Secondly, everyone in our team is capable of starting their own business. And in fact, almost everyone has. Our team is made up of entrepreneurs. They are driven by building great stuff. And they know that they can make it happen. And, if they did it on their own, they would stand to gain from it. Or lose of course, but they accept the risk. And these are the people we need to work at Finstart. We need the entrepreneurs and the risk-takers, and to get them on board we need to offer ownership. Without going all Ayn Rand, I believe that this exposure to risk and reward is crucial if you work with innovation, venture building and entrepreneurship. Giving the team true ownership to what you do, unlocks the personal passion and drive necessary to succeed.
I started off this piece sharing the struggles I have had with corporate innovation before, struggles I am sure many of you still have in your daily work. I am happy at Finstart, and I believe in the way we’re operating. Our governance model, our focus on ventures and the skin we put in the game, allows us to move more like an entrepreneurial team, and greatly benefits our owner SR-Bank.
But nobody’s perfect. There’s a couple of things that need to be ironed out when we move into our second year of operation.

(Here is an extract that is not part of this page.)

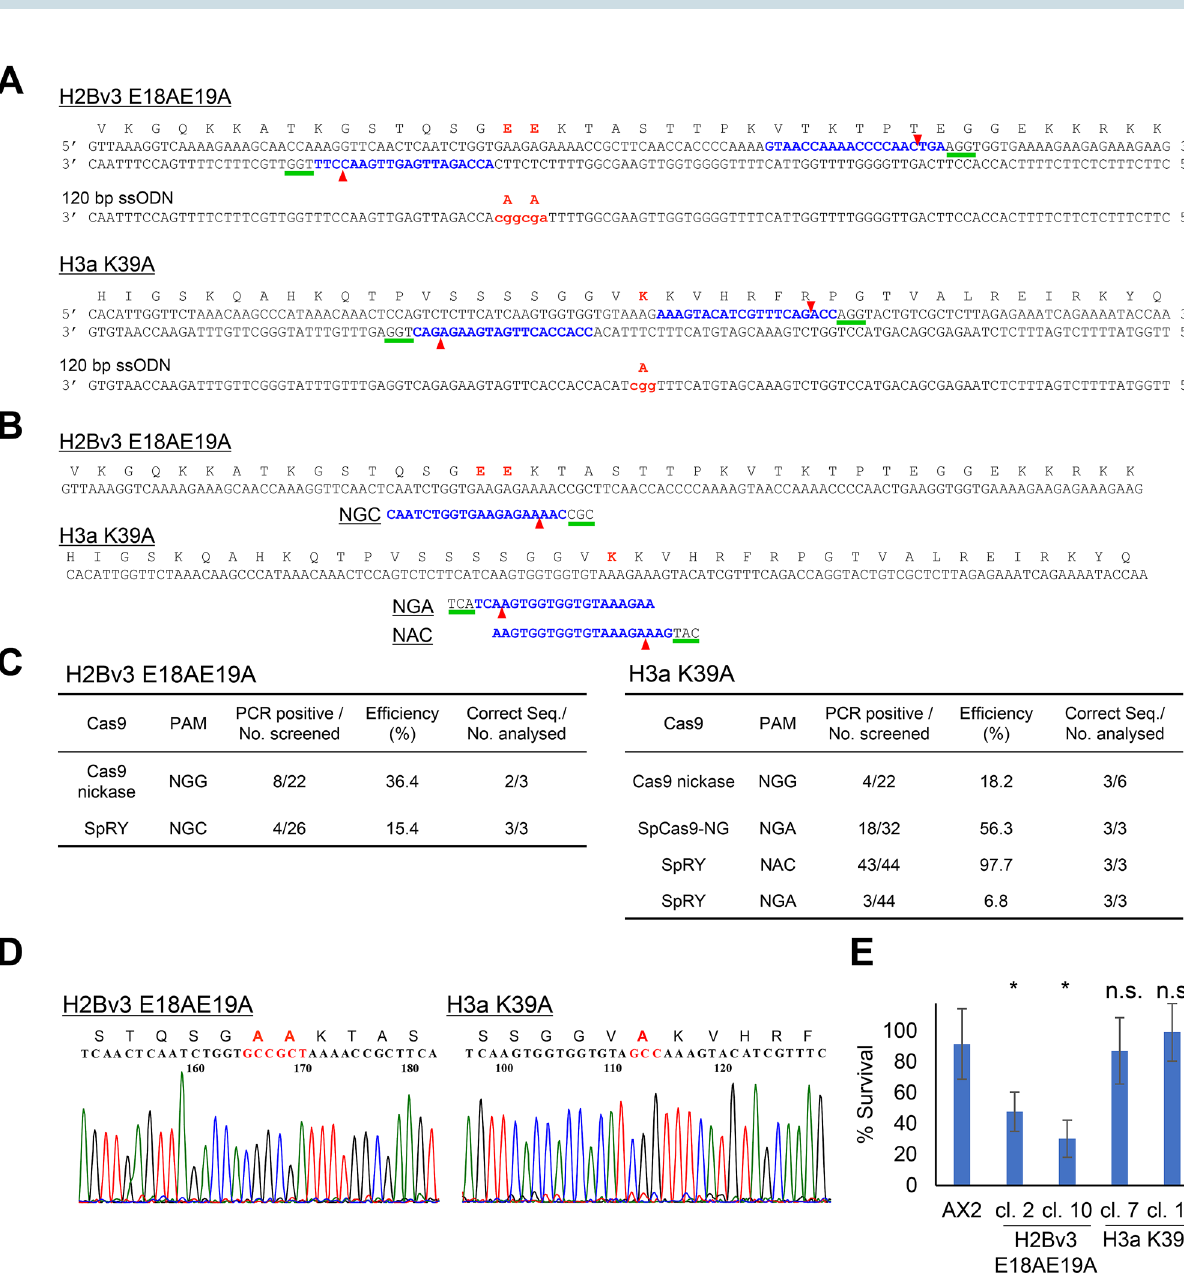
Figure 5. Precise nucleotide substitution mediated by double nicking and SpRY. ( A ) A pair of sgRNAs and ssODN for double-nicking. Point mutations are indicated by red letters. ( B ) Target sequences used for SpRY. Three targets with different PAMs are shown. ( C ) Summary of point mutation frequencies with the indicated CRISPR/Cas9 systems. ( D ) Sequencing chromatogram of each cell line. Mutated nucleotides and amino acids are shown in red. ( E ) Cell viability in response to phleomycin. Results are expressed as the percentage of point-mutated clones that survived. Error bars indicate S.D. of three biological replicates. * P < 0.001; n.s., not significant; Student’s t-test. n = 4 biological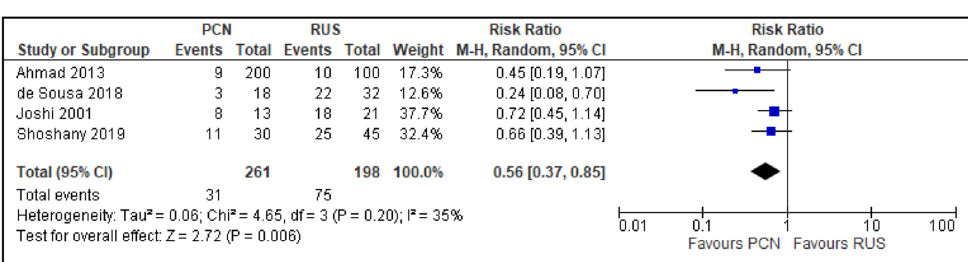
Figure 12. Comparison between PCN and RUS for outcome haematuria.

We need to be better at playing the middle field
Right now, it’s very comfortable for Finstart and SR to be at different ends of the innovation spectrum. SR does what SR does, and Finstart does the rest. This is not in any way good enough. We need to be able to collaborate on the middle ground, where many interesting challenges can be found — for instance in relation to open banking. That’s why we have a least one potential collaboration venture lined up for next year.
We need to calibrate our views on risk
You cannot be in the venture business without accepting risk. This SR knows for sure. For every successful venture or investment, hundreds have failed. But still. How do you actually evaluate the risk? When do you say yes, and when do you say no? And on what grounds? You don’t need much imagination to understand that venture builders and bankers might pull in different directions when assessing risk. But some common ground and mutual understanding are necessary. Going forward, Finstart will more actively discuss potential risks in the material we place in front of our Board. And our Board will travel and meet other CVCs, incubators and accelerators, to get inspiration and new knowledge on risks and ventures. The ambition is not to close the gap, but to create a shared understanding of how we address risks in the Finstart space.
We need to leverage each other
Lastly, we need to leverage experts on both sides. Finstart has been given a dedicated room to operate. That is fundamental. But in that room, there is space for expert knowledge from our owners. Financial services is a regulated industry. Domain knowledge is not only important but could be an unfair advantage to our ventures. Many fintechs work hard to find a banking partner — we already have one. In Finstart, we have entrepreneurial and product development knowledge. SR knows everything finance. We need to leverage this and bring both perspectives into our teams. Friction will arise, but friction can be good. That’s how you make diamonds.
So there is work to do. But as I don’t suffer from corporate fatigue anymore. I am ready to keep evolving our model during the years to come, and to bring out new exciting stuff on behalf for SR. And to all my corporate innovator friends out there: I hope you can use our experiences to change your ways. Because a different approach to corporate innovation is possible.